Viola Leone Whitney (1892-1984) was born in Atherley, Ontario on 23 February 1892. She completed grade eight when she was eleven and graduated Orillia Collegiate at age 15. Too young to attend university, she stayed home and studied music until she tired of it. She turned to teaching and was employed in Zephyr. She entered Victoria College at the University of Toronto in 1909, where she was editor of the student literary journal, graduated in 1913, she attended the Ontario College of Education and then went on to teach in Amherstburg, Renfrew and St. Mary’s.

On 20 August 1918, she married Edwin John Pratt. They had one daughter, Mildred Claire Pratt, born in 1921.
From 1920 to 1936, the Pratt family kept a cottage in Bobcaygeon on Sturgeon Lake, where the family spent their summers.
Viola was a founding member and editor of World Friends, a magazine for children published by the Women’s Missionary Society of the United Church of Canada. She retired from her editorial position in 1955.
In the 1930s, Viola was president of the Canadian Authors’ Association.
She read to blind students at the University during and after the Second World War.
She wrote book reviews for the Globe and Mail.

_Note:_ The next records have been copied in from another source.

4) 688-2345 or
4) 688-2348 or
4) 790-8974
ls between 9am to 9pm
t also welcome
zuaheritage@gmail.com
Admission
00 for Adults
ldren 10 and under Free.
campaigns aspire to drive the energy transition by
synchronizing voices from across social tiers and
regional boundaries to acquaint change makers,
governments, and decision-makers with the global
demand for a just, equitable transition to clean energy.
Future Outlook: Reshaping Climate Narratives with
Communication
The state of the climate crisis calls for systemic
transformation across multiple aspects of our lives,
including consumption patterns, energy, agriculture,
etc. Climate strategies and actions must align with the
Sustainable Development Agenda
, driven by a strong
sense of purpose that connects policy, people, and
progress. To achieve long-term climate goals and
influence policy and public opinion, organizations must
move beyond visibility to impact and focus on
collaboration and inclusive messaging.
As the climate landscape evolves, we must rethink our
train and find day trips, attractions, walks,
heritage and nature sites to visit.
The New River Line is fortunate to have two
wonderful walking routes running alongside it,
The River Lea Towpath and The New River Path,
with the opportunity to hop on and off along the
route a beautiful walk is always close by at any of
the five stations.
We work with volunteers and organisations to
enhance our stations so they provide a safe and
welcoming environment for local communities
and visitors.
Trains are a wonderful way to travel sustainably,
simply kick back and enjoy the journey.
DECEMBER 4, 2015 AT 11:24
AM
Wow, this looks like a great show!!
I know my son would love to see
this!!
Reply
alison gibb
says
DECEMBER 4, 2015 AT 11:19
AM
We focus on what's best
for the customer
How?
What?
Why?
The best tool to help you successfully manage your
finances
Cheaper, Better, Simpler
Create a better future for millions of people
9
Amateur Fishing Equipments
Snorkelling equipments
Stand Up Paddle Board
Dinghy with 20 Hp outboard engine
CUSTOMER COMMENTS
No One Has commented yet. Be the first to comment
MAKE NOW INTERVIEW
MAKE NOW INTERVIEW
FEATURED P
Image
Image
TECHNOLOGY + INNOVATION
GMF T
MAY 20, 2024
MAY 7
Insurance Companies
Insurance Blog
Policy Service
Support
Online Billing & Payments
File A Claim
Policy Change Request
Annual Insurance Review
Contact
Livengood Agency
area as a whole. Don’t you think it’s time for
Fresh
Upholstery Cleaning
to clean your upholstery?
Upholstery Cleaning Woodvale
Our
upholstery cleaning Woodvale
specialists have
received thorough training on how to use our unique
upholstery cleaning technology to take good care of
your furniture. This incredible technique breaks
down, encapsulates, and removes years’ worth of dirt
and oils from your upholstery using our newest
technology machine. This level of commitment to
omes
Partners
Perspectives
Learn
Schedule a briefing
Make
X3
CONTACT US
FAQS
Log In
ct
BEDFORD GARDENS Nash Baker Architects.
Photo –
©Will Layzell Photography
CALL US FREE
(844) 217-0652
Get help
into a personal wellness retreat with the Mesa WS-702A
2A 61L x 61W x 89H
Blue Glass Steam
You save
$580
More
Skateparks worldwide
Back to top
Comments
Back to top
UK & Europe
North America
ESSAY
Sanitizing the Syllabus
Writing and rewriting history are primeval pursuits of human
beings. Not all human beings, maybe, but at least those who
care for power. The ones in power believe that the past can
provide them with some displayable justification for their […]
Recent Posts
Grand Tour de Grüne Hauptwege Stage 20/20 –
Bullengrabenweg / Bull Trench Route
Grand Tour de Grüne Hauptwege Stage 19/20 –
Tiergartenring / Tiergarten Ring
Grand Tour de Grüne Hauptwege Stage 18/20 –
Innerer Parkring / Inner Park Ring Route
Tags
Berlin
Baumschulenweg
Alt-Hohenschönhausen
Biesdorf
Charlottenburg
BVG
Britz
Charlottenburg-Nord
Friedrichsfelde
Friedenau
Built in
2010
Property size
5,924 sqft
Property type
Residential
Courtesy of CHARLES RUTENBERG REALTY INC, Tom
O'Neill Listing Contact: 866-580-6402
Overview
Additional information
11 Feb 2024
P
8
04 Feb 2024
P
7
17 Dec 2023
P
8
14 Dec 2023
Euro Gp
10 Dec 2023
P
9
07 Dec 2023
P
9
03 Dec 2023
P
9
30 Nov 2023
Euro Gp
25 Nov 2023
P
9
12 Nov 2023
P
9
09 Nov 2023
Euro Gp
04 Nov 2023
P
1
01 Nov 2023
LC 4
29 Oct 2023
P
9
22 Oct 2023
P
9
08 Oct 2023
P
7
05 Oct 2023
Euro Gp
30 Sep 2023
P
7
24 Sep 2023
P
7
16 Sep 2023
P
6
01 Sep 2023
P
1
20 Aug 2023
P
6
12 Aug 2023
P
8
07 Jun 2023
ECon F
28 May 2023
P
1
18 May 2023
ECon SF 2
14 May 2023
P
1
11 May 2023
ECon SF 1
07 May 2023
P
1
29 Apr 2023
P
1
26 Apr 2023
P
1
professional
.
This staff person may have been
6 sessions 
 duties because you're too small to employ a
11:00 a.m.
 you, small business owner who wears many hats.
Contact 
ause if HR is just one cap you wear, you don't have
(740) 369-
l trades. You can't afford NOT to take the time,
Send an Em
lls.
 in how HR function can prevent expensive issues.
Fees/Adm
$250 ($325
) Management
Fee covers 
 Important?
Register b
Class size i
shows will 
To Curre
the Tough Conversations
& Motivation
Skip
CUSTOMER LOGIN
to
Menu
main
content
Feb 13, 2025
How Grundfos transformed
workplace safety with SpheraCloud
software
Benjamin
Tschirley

Viola was an essayist and public speaker. These were collected and published in a book edited by her daughter Claire Pratt, Viola Whitney Pratt: Papers and Speeches (1990.)
In 1956, Viola was awarded an Honourary Doctorate of Sacred Letters from Victoria University.
Publications:
World Friends
One Family (1937)
Famous Doctors (1956)
Journeying with the Year: a world friends anthology, Women’s Missionary Society of Canada (1957)
Further Reading:
Viola Whitney Pratt: papers and speeches (1990), Claire Pratt.